PASSAGE SHOWN —
########################################

We studied mid-altitude (1900–2300 m asl), 1st- to 3rd- order streams draining the western slopes of the Mau Escarpment, which forms part of the Kenyan Rift Valley. We selected 20 sites for study (Fig. 1). The streams form the headwaters of the Mara River, which drains the tropical moist-broadleafMau Forest Complex (MFC) that is a source of many rivers draining into Lakes Baringo, Nakuru, and Victoria. The Mara River flows to Lake Victoria.
The MFC has been fragmented and reduced in size because of excisions for human settlement, coniferous-forest plantations, and large-scale cultivation of tea (Lovett and Wasser 1993). This activity also has resulted in a loss of riparian vegetation along streams and rivers. However, some intact forest blocks remain in protected forest reserves and national parks (Lovett and Wasser 1993, Chapman and Chapman 1996). At their lower edges, the forest blocks are protected by tea plantations that were established in the 1980s to buffer against encroachment. People living in the adjoining areas are mainly involved in semi-intensive smallholder agriculture, characterized by cash crops (mainly tea), food crops (mainly maize, beans, and potatoes), and animal husbandry. A clear transition with a shift in vegetation cover and tree species composition exists between the protected forests and inhabited and farmed areas where exotic Eucalyptus species dominate riparian vegetation along the streams and rivers.

########################################

DESCRIPTION OF THE TASK — Can you return the passage about the Mau Escarpment streams in full, word for word?

DATA FOR REVIEW —
########################################

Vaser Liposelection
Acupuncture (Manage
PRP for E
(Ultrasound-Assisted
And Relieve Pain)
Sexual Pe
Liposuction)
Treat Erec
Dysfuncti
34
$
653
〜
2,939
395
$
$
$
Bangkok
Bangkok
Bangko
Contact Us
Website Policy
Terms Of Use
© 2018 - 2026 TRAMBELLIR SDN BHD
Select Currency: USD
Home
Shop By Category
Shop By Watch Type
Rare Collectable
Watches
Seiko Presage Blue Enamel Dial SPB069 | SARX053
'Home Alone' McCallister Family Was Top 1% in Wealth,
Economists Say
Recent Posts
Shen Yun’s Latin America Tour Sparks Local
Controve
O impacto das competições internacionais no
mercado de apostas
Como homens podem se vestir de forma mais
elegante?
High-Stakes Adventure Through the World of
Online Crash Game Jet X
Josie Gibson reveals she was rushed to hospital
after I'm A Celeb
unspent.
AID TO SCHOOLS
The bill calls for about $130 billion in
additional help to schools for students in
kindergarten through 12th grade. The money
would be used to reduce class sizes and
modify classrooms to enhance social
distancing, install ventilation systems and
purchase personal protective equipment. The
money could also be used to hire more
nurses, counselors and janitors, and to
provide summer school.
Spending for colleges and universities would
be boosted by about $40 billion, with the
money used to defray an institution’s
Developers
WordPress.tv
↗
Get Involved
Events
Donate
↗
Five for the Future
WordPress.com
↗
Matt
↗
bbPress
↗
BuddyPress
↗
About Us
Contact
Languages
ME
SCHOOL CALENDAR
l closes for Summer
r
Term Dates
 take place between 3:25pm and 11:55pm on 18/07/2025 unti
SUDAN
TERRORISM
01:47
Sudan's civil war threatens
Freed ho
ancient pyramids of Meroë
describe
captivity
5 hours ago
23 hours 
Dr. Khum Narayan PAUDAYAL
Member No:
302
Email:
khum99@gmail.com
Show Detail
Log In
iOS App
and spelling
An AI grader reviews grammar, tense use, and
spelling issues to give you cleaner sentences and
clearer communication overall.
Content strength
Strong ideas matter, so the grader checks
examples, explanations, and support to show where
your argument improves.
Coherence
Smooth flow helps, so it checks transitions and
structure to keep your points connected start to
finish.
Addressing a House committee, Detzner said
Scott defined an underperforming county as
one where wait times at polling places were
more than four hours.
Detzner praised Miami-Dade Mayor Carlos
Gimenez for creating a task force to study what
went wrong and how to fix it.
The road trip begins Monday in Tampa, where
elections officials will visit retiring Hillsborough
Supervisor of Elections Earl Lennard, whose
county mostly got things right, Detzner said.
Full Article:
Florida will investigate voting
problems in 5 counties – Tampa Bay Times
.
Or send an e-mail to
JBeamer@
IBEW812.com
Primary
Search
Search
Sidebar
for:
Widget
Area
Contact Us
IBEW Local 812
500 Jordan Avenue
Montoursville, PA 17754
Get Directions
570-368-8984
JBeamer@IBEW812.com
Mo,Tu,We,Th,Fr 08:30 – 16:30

########################################

ANSWER TO THE EXERCISE —
We studied mid-altitude (1900–2300 m asl), 1st- to 3rd- order streams draining the western slopes of the Mau Escarpment, which forms part of the Kenyan Rift Valley. We selected 20 sites for study (Fig. 1). The streams form the headwaters of the Mara River, which drains the tropical moist-broadleafMau Forest Complex (MFC) that is a source of many rivers draining into Lakes Baringo, Nakuru, and Victoria. The Mara River flows to Lake Victoria.
The MFC has been fragmented and reduced in size because of excisions for human settlement, coniferous-forest plantations, and large-scale cultivation of tea (Lovett and Wasser 1993). This activity also has resulted in a loss of riparian vegetation along streams and rivers. However, some intact forest blocks remain in protected forest reserves and national parks (Lovett and Wasser 1993, Chapman and Chapman 1996). At their lower edges, the forest blocks are protected by tea plantations that were established in the 1980s to buffer against encroachment. People living in the adjoining areas are mainly involved in semi-intensive smallholder agriculture, characterized by cash crops (mainly tea), food crops (mainly maize, beans, and potatoes), and animal husbandry. A clear transition with a shift in vegetation cover and tree species composition exists between the protected forests and inhabited and farmed areas where exotic Eucalyptus species dominate riparian vegetation along the streams and rivers.